:: EXCERPT ::
# # # # # # #
1. There is a pretty easy way to rectify stolen land. Give it back to the owners or heirs.  There is a point where remoteness from the act of aggression, uncertain inheritance of the original claim, and unwillingness to injure parties who have mixed labor and resources with the land for improvements and maintenance may redeem a claim, however redemption is not automatic. See the recent case in which Bayer was held liable for atrocities they supported in WWII.  The office of the Duke is a lot like a corporation, in a very real sense it is the duchy that was sold in 1443 and granted to the current line in 1813. Corporate transfers retain debt for past actions of that corporation, at least to the value of the corporation at the time.  The is not much remoteness to the act of aggression. While the line of prior inheritance is almost completely opaque, the parties who have fee simple titles are the parties who have maintained and improved most of the lands for the past 200 years or so could keep the same or better title. At most what is due the duchy in a voiding of title would be the price paid in 1443, divided over the appraised value of all freed properties.

2. In contract theory that which you would call consideration. What specific actions must the duke carry out, that if he fails must make restitution from his personal funds, resign from office, or otherwise suffer penalties? The very fact they you call him sovereign is a very strong indicator that he has no real legal duties in a factual sense, as a sovereign is functionally defined as one is answerable to none save themselves.
# # # # # # #
:: TASKS TO PERFORM ::
**a)** In the duchy passage, in what year was the duchy granted to the current line?
**b)** The duchy passage names several things that may redeem a claim to stolen land. List all of them.
**c)** Translate this sentence from the duchy passage into Spanish: "There is a pretty easy way to rectify stolen land."
The lines after this point have nothing to do with the duchy passage.

:: DATASET ::
# # # # # # #
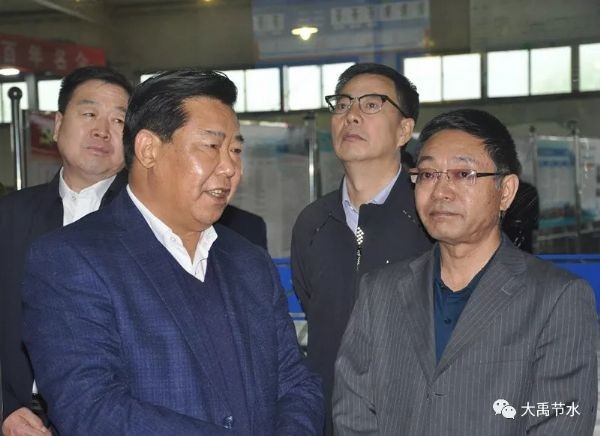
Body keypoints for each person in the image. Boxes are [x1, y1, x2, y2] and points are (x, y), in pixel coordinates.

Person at [21, 69, 323, 435]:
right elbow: (91, 407)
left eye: (236, 150)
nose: (230, 168)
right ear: (149, 150)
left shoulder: (248, 261)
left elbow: (295, 382)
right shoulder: (71, 259)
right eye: (211, 147)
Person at [333, 109, 598, 435]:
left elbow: (560, 421)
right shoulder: (380, 291)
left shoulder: (556, 299)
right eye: (428, 174)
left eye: (463, 174)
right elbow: (353, 413)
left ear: (506, 191)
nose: (441, 191)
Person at [291, 62, 431, 434]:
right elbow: (313, 309)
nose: (351, 115)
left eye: (371, 105)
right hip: (330, 421)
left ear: (404, 130)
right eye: (342, 104)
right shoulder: (312, 223)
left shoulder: (431, 216)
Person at [0, 65, 132, 435]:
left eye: (119, 121)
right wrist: (5, 409)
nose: (102, 130)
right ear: (58, 125)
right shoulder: (8, 217)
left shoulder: (152, 225)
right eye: (89, 114)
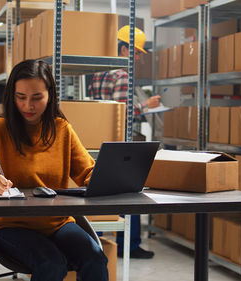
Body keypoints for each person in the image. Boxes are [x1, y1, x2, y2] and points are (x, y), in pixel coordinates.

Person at [0, 59, 108, 281]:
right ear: (11, 96)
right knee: (51, 264)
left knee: (95, 258)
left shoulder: (62, 129)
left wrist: (107, 179)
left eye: (37, 98)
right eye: (21, 97)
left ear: (50, 95)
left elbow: (87, 173)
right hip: (11, 225)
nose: (28, 106)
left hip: (57, 223)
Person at [87, 25, 159, 259]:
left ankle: (100, 241)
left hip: (100, 140)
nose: (138, 57)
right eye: (136, 52)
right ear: (123, 48)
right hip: (119, 143)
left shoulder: (98, 72)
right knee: (131, 193)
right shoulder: (121, 75)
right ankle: (131, 245)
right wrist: (146, 106)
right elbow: (123, 112)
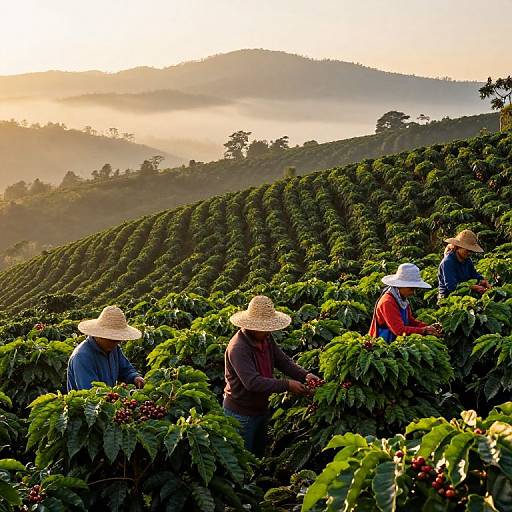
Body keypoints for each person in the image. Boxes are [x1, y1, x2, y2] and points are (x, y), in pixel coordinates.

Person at [223, 295, 322, 457]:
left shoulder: (266, 338)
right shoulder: (238, 348)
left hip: (260, 410)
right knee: (243, 461)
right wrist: (287, 385)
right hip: (241, 415)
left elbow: (282, 361)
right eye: (265, 327)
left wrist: (305, 375)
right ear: (252, 326)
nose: (269, 331)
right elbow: (252, 383)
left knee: (259, 456)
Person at [67, 306, 144, 391]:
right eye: (112, 339)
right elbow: (91, 395)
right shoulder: (82, 357)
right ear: (100, 335)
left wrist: (135, 377)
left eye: (119, 339)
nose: (118, 342)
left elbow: (125, 369)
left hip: (106, 401)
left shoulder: (113, 348)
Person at [369, 263, 441, 342]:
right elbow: (399, 330)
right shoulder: (387, 302)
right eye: (411, 289)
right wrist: (423, 330)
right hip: (385, 343)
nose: (413, 292)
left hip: (399, 341)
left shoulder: (401, 298)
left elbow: (409, 320)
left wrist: (428, 327)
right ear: (400, 285)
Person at [438, 230, 491, 299]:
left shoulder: (467, 260)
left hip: (464, 295)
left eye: (471, 251)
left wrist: (483, 281)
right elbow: (452, 287)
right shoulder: (448, 262)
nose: (469, 253)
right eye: (467, 250)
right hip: (447, 298)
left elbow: (474, 275)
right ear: (457, 247)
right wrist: (473, 287)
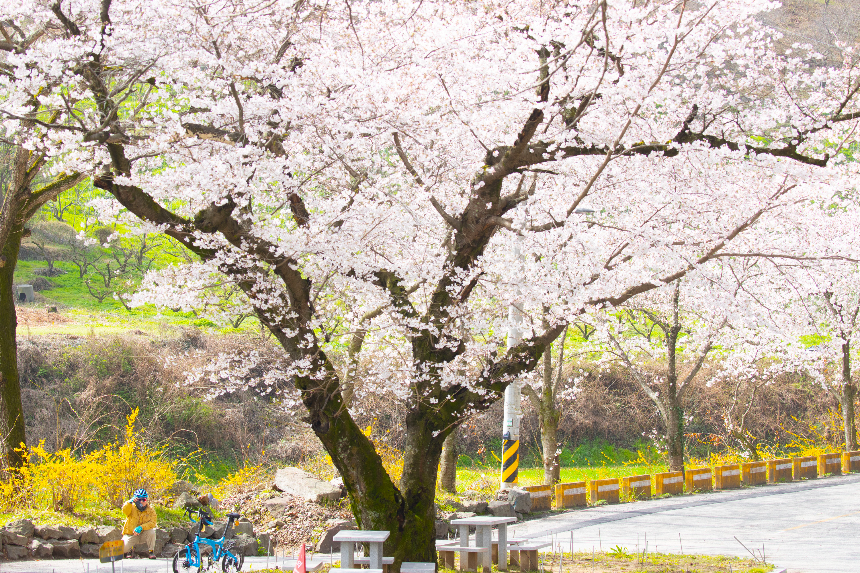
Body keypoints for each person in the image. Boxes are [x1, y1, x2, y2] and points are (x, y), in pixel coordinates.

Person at [122, 488, 157, 559]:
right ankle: (129, 550)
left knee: (152, 532)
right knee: (123, 548)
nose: (141, 502)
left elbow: (153, 522)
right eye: (139, 500)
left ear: (146, 500)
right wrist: (129, 502)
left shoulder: (150, 510)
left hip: (143, 534)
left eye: (143, 500)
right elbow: (124, 511)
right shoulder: (131, 507)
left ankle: (151, 551)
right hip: (131, 534)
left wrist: (141, 527)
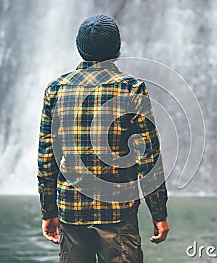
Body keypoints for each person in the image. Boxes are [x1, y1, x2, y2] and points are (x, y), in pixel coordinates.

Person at [37, 14, 169, 263]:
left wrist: (49, 211)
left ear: (79, 48)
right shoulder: (131, 88)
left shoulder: (56, 89)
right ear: (116, 49)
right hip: (118, 214)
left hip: (71, 212)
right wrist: (158, 213)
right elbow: (148, 158)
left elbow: (46, 158)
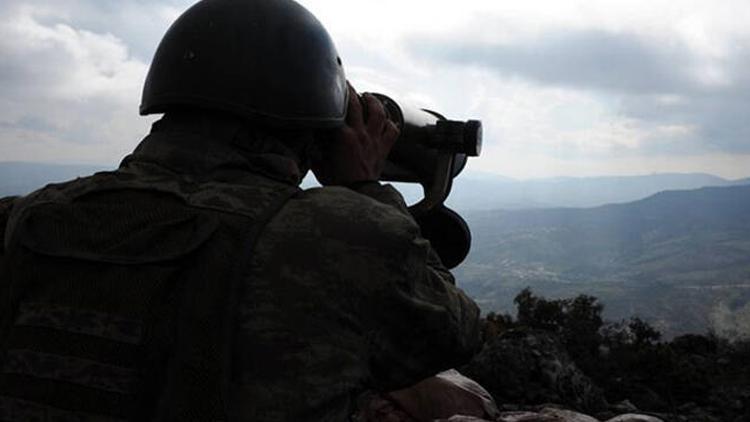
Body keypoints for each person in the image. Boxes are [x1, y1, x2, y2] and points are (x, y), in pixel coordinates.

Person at [0, 0, 481, 420]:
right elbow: (454, 333)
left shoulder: (34, 216)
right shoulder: (335, 235)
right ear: (311, 129)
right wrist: (362, 185)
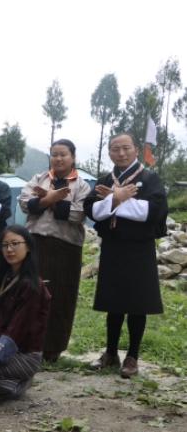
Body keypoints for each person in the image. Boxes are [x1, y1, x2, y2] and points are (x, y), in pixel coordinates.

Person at [84, 133, 168, 378]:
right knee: (114, 302)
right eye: (115, 149)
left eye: (126, 148)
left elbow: (155, 210)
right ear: (109, 152)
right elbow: (91, 210)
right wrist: (116, 198)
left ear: (136, 150)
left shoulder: (150, 179)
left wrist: (114, 201)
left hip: (139, 248)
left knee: (137, 303)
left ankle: (132, 356)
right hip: (113, 247)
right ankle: (110, 353)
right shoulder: (104, 179)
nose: (121, 153)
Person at [19, 139, 91, 363]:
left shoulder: (81, 185)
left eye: (63, 154)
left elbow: (79, 214)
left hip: (66, 247)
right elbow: (24, 202)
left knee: (62, 297)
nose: (58, 159)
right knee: (32, 294)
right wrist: (50, 199)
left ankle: (53, 348)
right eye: (54, 154)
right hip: (35, 243)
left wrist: (47, 200)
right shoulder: (39, 178)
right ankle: (29, 344)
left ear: (73, 157)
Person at [0, 225, 50, 402]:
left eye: (15, 244)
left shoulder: (33, 287)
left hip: (22, 355)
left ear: (28, 247)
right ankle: (5, 384)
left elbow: (17, 329)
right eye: (5, 245)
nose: (9, 249)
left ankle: (11, 387)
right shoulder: (5, 276)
# # # # # # #
:: TASK RESPONSES ::
**a)** 1813

**b)**
- Remoteness from the act of aggression
- Uncertain inheritance of the original claim
- Unwillingness to injure parties who have mixed labor and resources with the land for improvements and maintenance

**c)** Hay una forma bastante sencilla de enmendar el robo de tierras.